The Stravinsky string music sounds indeed refreshing after the ponderous Ravel and Debussy,here again we think we've heard all there is of string texture, and timbre,Stravinsky's string music has an open directed sense about it almost always brutal in the strings treatments lots of downbows,and double stops(two tones simultaneously) he (well as a true modernist)prefered the rougher,strident folksy aspects of the strings,this helped to render new content to his own still "diatonic" timbres yet with balanced classic shapes with rhythm being the asymetrical component to subvert the motions forward,the spaces. The "Three Pieces" here are incredible,drifting into the higher registers, plucked mixed with bowed timbres almost continuously,the resonance is exciting,makes the ear listen and you always are aware of the three,four layers occuring.You may know the materials here from other places that I simply forgot,Stravinsky lifted his own music again lifted from somewheres else, twice removed actually, but he did it with a real sense of transforming improving the original,not unlike the use of assemblage,collage of Picasso, who used newspapers for backdrops to his paintings or shrds fragments from hotel registry,matchbooks,pipe tobacco;for Stravinsky he worked at his music similarly cutting out strips of manuscript of single lines to be assembled later,or stuck on the wall with a pin through it for contemplation;many of the original melody lifted was languishing someplace anyways, never to see the light of day.

The "Concertino" seems more gratuitous in its gestures, lots of "noises" going nowheres,yet still exciting to listen.

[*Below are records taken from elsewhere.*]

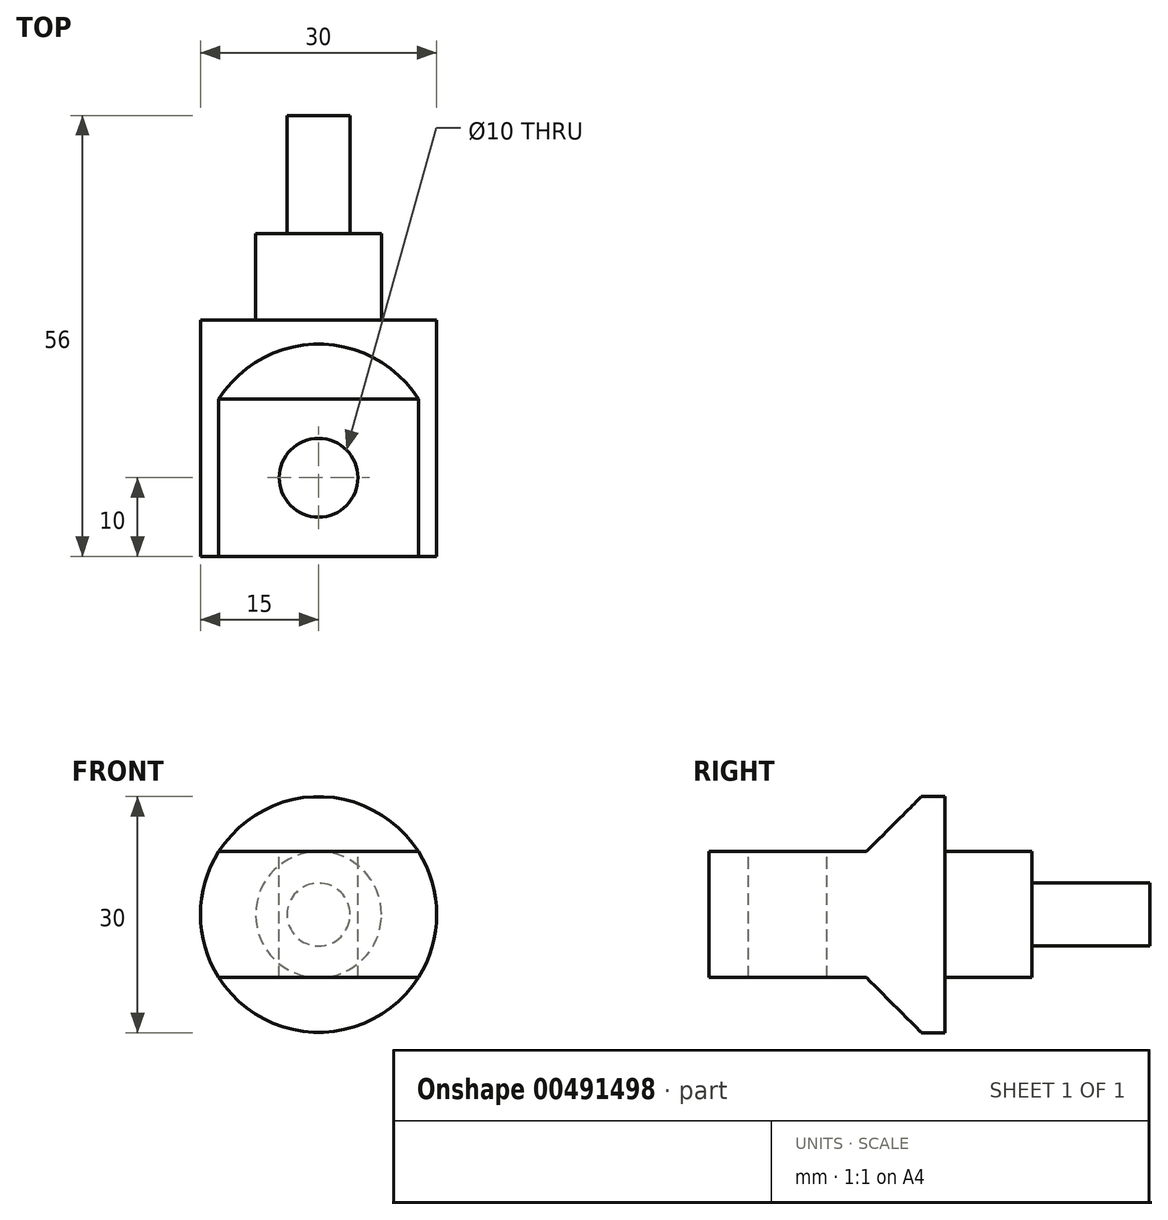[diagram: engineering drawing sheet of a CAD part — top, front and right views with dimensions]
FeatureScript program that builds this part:
annotation { "Feature Type Name" : "Feature", "Feature Type Description" : "" }
export const myFeature = defineFeature(function(context is Context, id is Id, definition is map)
    precondition{}
    {
        {
            var Q0;
            Q0=qCreatedBy(makeId("Front.planeOp"),FACE);
            var sketch = newSketch(context, id + "F0", { "sketchPlane" : qUnion([Q0])});
            skCircle(sketch, "E0", {"center": v(0, 0) * mm, "radius": 15 * mm});
            skSolve(sketch);
        }
        {
            var Q0;
            Q0=makeQuery(id+"F0.imprint","IMPRINT",FACE,{"disambiguationData":[TD([[makeQuery(id+"F0.imprint","IMPRINT",EDGE,{"derivedFrom":sQuery(id+"F0.wireOp",EDGE,"E0")}),1.0]])]});
            extrude(context, id + "F1", {"entities" : qUnion([Q0]), "depth" : 30 * mm});
        }
        {
            var Q0;
            Q0=qCreatedBy(makeId("Top.planeOp"),FACE);
            cPlane(context, id + "F2", {"entities" : qUnion([Q0]), "cplaneType" : CPlaneType.OFFSET, "offset" : 15 * mm, "width" : 150 * mm, "height" : 150 * mm});
        }
        {
            var Q0;
            Q0=qCreatedBy(id+"F2.planeOp",FACE);
            var sketch = newSketch(context, id + "F3", { "sketchPlane" : qUnion([Q0])});
            skLineSegment(sketch, "E1", {"start": v(15, 0) * mm, "end": v(15, -30) * mm});
            skLineSegment(sketch, "E2", {"start": v(-15, -30) * mm, "end": v(-15, 0) * mm});
            skLineSegment(sketch, "E3.bottom", {"start": v(-15, -30) * mm, "end": v(15, -30) * mm});
            skLineSegment(sketch, "E3.top", {"start": v(-15, -10) * mm, "end": v(15, -10) * mm});
            skLineSegment(sketch, "E3.left", {"start": v(-15, -30) * mm, "end": v(-15, -10) * mm});
            skLineSegment(sketch, "E3.right", {"start": v(15, -30) * mm, "end": v(15, -10) * mm});
            skSolve(sketch);
        }
        {
            var Q0;
            Q0=makeQuery(id+"F3.imprint","IMPRINT",FACE,{"disambiguationData":[TD([[makeQuery(id+"F3.imprint","IMPRINT",EDGE,{"derivedFrom":sQuery(id+"F3.wireOp",EDGE,"E3.bottom")}),1.0]])]});
            extrude(context, id + "F4", {"entities" : qUnion([Q0]), "operationType" : NewBodyOperationType.REMOVE, "oppositeDirection" : true, "depth" : 7 * mm});
        }
        {
            var Q0;
            Q0=qCreatedBy(makeId("Top.planeOp"),FACE);
            cPlane(context, id + "F5", {"entities" : qUnion([Q0]), "cplaneType" : CPlaneType.OFFSET, "offset" : 15 * mm, "oppositeDirection" : true, "width" : 150 * mm, "height" : 150 * mm});
        }
        {
            var Q0;
            Q0=qCreatedBy(id+"F5.planeOp",FACE);
            var sketch = newSketch(context, id + "F6", { "sketchPlane" : qUnion([Q0])});
            skLineSegment(sketch, "E4", {"start": v(15, 0) * mm, "end": v(15, -30) * mm});
            skLineSegment(sketch, "E5", {"start": v(-15, -30) * mm, "end": v(-15, 0) * mm});
            skLineSegment(sketch, "E6.bottom", {"start": v(15, -30) * mm, "end": v(-15, -30) * mm});
            skLineSegment(sketch, "E6.top", {"start": v(15, -10) * mm, "end": v(-15, -10) * mm});
            skLineSegment(sketch, "E6.left", {"start": v(15, -30) * mm, "end": v(15, -10) * mm});
            skLineSegment(sketch, "E6.right", {"start": v(-15, -30) * mm, "end": v(-15, -10) * mm});
            skSolve(sketch);
        }
        {
            var Q0;
            Q0=makeQuery(id+"F6.imprint","IMPRINT",FACE,{"disambiguationData":[TD([[makeQuery(id+"F6.imprint","IMPRINT",EDGE,{"derivedFrom":sQuery(id+"F6.wireOp",EDGE,"E6.bottom")}),-1.0]])]});
            extrude(context, id + "F7", {"entities" : qUnion([Q0]), "operationType" : NewBodyOperationType.REMOVE, "depth" : 7 * mm});
        }
        {
            var Q0;
            Q0=qCreatedBy(makeId("Right.planeOp"),FACE);
            cPlane(context, id + "F8", {"entities" : qUnion([Q0]), "cplaneType" : CPlaneType.OFFSET, "offset" : 15 * mm, "width" : 150 * mm, "height" : 150 * mm});
        }
        {
            var Q0;
            Q0=qCreatedBy(id+"F8.planeOp",FACE);
            var sketch = newSketch(context, id + "F9", { "sketchPlane" : qUnion([Q0])});
            skLineSegment(sketch, "E7", {"start": v(4, -15) * mm, "end": v(-10, -15) * mm});
            skLineSegment(sketch, "E8", {"start": v(-10, 15) * mm, "end": v(0, 15) * mm});
            skLineSegment(sketch, "E9", {"start": v(-10, 8) * mm, "end": v(-3, 15) * mm});
            skLineSegment(sketch, "E10", {"start": v(-10, 15) * mm, "end": v(-10, 8) * mm});
            skLineSegment(sketch, "E11", {"start": v(-10, 15) * mm, "end": v(-3, 15) * mm});
            skLineSegment(sketch, "E12", {"start": v(-10, -15) * mm, "end": v(-10, -8) * mm});
            skLineSegment(sketch, "E13", {"start": v(-10, -8) * mm, "end": v(-3, -15) * mm});
            skLineSegment(sketch, "E14", {"start": v(-3, -15) * mm, "end": v(-10, -15) * mm});
            skSolve(sketch);
        }
        {
            var Q0;
            Q0=makeQuery(id+"F9.imprint","IMPRINT",FACE,{"disambiguationData":[TD([[makeQuery(id+"F9.imprint","IMPRINT",EDGE,{"derivedFrom":sQuery(id+"F9.wireOp",EDGE,"E9")}),1.0]])]});
            var Q1;
            Q1=makeQuery(id+"F9.imprint","IMPRINT",FACE,{"disambiguationData":[TD([[makeQuery(id+"F9.imprint","IMPRINT",EDGE,{"derivedFrom":sQuery(id+"F9.wireOp",EDGE,"E12")}),-1.0]])]});
            extrude(context, id + "F10", {"entities" : qUnion([Q0, Q1]), "operationType" : NewBodyOperationType.REMOVE, "oppositeDirection" : true, "depth" : 30 * mm});
        }
        {
            var Q0;
            Q0=makeQuery(id+"F1.opExtrude","CAP_FACE",FACE,{"disambiguationData":[OSD([sQuery(id+"F0.wireOp",EDGE,"E0")])],"isStart":true});
            var sketch = newSketch(context, id + "F11", { "sketchPlane" : qUnion([Q0])});
            skCircle(sketch, "E15", {"center": v(0, 0) * mm, "radius": 8 * mm});
            skSolve(sketch);
        }
        {
            var Q0;
            Q0=makeQuery(id+"F11.imprint","IMPRINT",FACE,{"disambiguationData":[TD([[makeQuery(id+"F11.imprint","IMPRINT",EDGE,{"derivedFrom":sQuery(id+"F11.wireOp",EDGE,"E15")}),1.0]])]});
            extrude(context, id + "F12", {"entities" : qUnion([Q0]), "operationType" : NewBodyOperationType.ADD, "depth" : 11 * mm});
        }
        {
            var Q0;
            Q0=makeQuery(id+"F12.opExtrude","CAP_FACE",FACE,{"disambiguationData":[OSD([sQuery(id+"F11.wireOp",EDGE,"E15")])],"isStart":false});
            var sketch = newSketch(context, id + "F13", { "sketchPlane" : qUnion([Q0])});
            skCircle(sketch, "E16", {"center": v(0, 0) * mm, "radius": 4 * mm});
            skSolve(sketch);
        }
        {
            var Q0;
            Q0=makeQuery(id+"F13.imprint","IMPRINT",FACE,{"disambiguationData":[TD([[makeQuery(id+"F13.imprint","IMPRINT",EDGE,{"derivedFrom":sQuery(id+"F13.wireOp",EDGE,"E16")}),1.0]])]});
            extrude(context, id + "F14", {"entities" : qUnion([Q0]), "operationType" : NewBodyOperationType.ADD, "depth" : 15 * mm});
        }
        {
            var Q0;
            Q0=makeQuery(id+"F4.boolean.opBoolean","COPY",FACE,{"derivedFrom":makeQuery(id+"F4.opExtrude","CAP_FACE",FACE,{"disambiguationData":[OSD([sQuery(id+"F3.wireOp",EDGE,"E3.bottom"),sQuery(id+"F3.wireOp",EDGE,"E3.top"),sQuery(id+"F3.wireOp",EDGE,"E3.left"),sQuery(id+"F3.wireOp",EDGE,"E3.right")])],"isStart":false})});
            var sketch = newSketch(context, id + "F15", { "sketchPlane" : qUnion([Q0])});
            skCircle(sketch, "E17", {"center": v(0, -20) * mm, "radius": 5 * mm});
            skPoint(sketch, "E17.centerSnap0", {"position": v(0, -10) * mm});
            skLineSegment(sketch, "E18", {"start": v(15, 0) * mm, "end": v(15, -30) * mm});
            skSolve(sketch);
        }
        {
            var Q0;
            Q0=makeQuery(id+"F15.imprint","IMPRINT",FACE,{"disambiguationData":[TD([[makeQuery(id+"F15.imprint","IMPRINT",EDGE,{"derivedFrom":sQuery(id+"F15.wireOp",EDGE,"E17")}),1.0]])]});
            extrude(context, id + "F16", {"entities" : qUnion([Q0]), "operationType" : NewBodyOperationType.REMOVE, "endBound" : BoundingType.THROUGH_ALL, "oppositeDirection" : true, "depth" : 25 * mm});
        }
    });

Raoul Dufy was a Fauvist painter who died in 1953,Stravinsky captures the finely gentle light lyricism of his paintings and illustrations.Yet there is a somber sense here not abandoned for his lost. This Quartet does good work.Wonderfully balanced disk."
I bought this CD for the Ravel.
M. Wu | Santa Barbara, CA USA | 01/10/2007
(5 out of 5 stars)

"Before deciding to buy this version of the Ravel string quartet, I listened to the samples of tracks #5~8 for comparison against other CDs carrying the same string quartet. In particular, #6(II: Assez Vif - Tres Rythme) was much mellower, unlike the other interpretations which were rather rushed or harsh-sounding. In my opinion this version was done with better poise, and therefore more pleasant to the ear.